Fannie Mae and Freddie Mac now allow mortgages with down payments as low as 3 percent.
The move provides direct competition with FHA loans. But will loosening the down payment requirements for these two mortgage giants be good for the housing market and economy? The nation’s top housing finance bigwigs can’t seem to agree.
Despite what pundits say, the program will be a boon for homeowners who just can’t save down payment funds fast enough. Conventional loans that require just 3 percent down shaves years off of a new home buyer’s saving time frame, while giving good-credit borrowers an alternative to the permanent mortgage insurance of FHA loans.
Still, it’s valuable to know the possible effects of a new, somewhat radical program. Below, we’ve outlined some of the potential benefits and pitfalls of the new 3 percent down loan.
More Eligibility for Prospective Homeowners
The U.S. homeownership rate has declined from 69.2 percent to 64.4 percent since 2004. And, the number of home purchases made by first-time buyers fell to a three-decade low just this past November, to just 33 percent, according to Realtor.org.
Most experts would agree that one reason why is that it’s become more difficult to qualify for home loans since the housing market collapse. Lenders have responded to stiff penalties, fines, and losses by imposing more stringent standards and complicated application processes that some say, perhaps were taken too far in the other direction.
As things have begun to level off, the FHFA is looking to open up the market a bit more to qualified borrowers who just happen to not have a large enough savings accumulated to make a substantial down payment. This will especially benefit minorities who often have a tough time purchasing their first home.
Critics say: There is lot of opposition, mainly from the Republicans, who say that this move puts us back on a path toward irresponsible lending. Jeb Hensarling, chairman of the House Financial Services Committee, has been the most vocal, saying in a statement (as reported by Bloomberg) that it would be a “return to slipshod and dangerous practices that caused the mortgage meltdown in the first place and wrecked our economy.”
Stricter Borrowing Requirements
Just because of a more lenient down payment requirement won’t necessarily mean it’s easier to get a Fannie or Freddie loan. In fact, once the guidelines are officially released, expect them to include that borrows must have good credit to be considered. In addition, PMI will be a no-brainer, although the terms will likely be better than that of FHA, whose mortgage insurance premiums are terribly high and non-cancellable.
Proponents of this change point out that the 2010 Dodd-Frank act (which wasn’t around back when the housing industry had all of its troubles) offers protections that will ensure borrowers could only qualify if they use no more than 43 percent of their income to pay for monthly debt.
The FHFA also cites research from the Urban Institute that found that the default rate for loans with 3 percent to 5 percent down was comparable to that of loans with 5 percent to 10 percent down. In other words, as long as the credit worthiness is assessed properly, the down payment amount shouldn’t affect the likelihood of default.

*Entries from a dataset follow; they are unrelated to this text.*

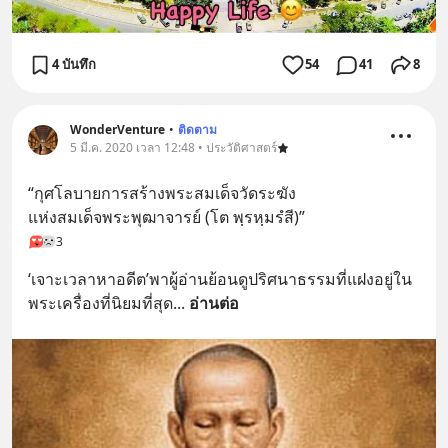
4 บันทึก
54
41
8
WonderVenture
•
ติดตาม
5 มี.ค. 2020 เวลา 12:48 • ประวัติศาสตร์
“กุศโลบายการสร้างพระสมเด็จวัดระฆัง
แห่งสมเด็จพระพุฒาจารย์ (โต พฺรหฺมรํสี)”
3
‘เจาะเวลาหาอดีต’พาผู้อ่านย้อนดูปริศนาธรรมที่แฝงอยู่ใน
พระเครื่องที่นิยมที่สุด
... 
อ่านต่อ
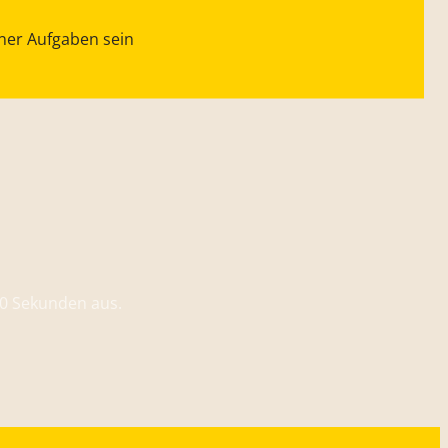
iner Aufgaben sein
90 Sekunden aus.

Critics say: The housing market is still trying to recoup its losses, but this program will result in more “under water” homeowners. With only 3 percent down added to closing costs, there is hardly any equity owned in the home. What will happen when interest rates rise next year (as expected), and the housing market begins to decline slightly?
Additionally, as an article in MarketWatch points out, it was only a few years back in 2008 that Fannie and Freddie began taking federal bailout funds that ultimately totaled $190 billion.
As a result, the two entities have been paying back the government since. In other words, the downfall of the housing market – despite its recent improvements – is still too fresh to be considering major policy changes, say critics. Add to that the fact that it was only one year ago that Fannie Mae raised its minimum down payment requirement from 3 to 5 percent, and Freddie hasn’t guaranteed low down payment mortgages in years. Critics might say, why the change of heart?
Competition for FHA
By getting into the 3 percent down loan business, Fannie and Freddie could offer an additional option to those who would normally have to go the FHA, VA, or USDA route. While VA and USDA loans offer some of the best terms around, FHA borrowers over the last few years have had to pay high mortgage insurance premiums. More competition could mean that buyers who comparison shop lenders will have the upper hand and some room for negotiation.
Critics say: More competition could lead to looser lending that can ultimately harm the housing finance industry, or at the very least, set back any progress it’s made over the last couple of years.
As far as buyers are concerned, having another option at their disposal could only be a good thing. Should this proposal move forward, only time will tell if it will be the boost the housing market needs, or a step backward.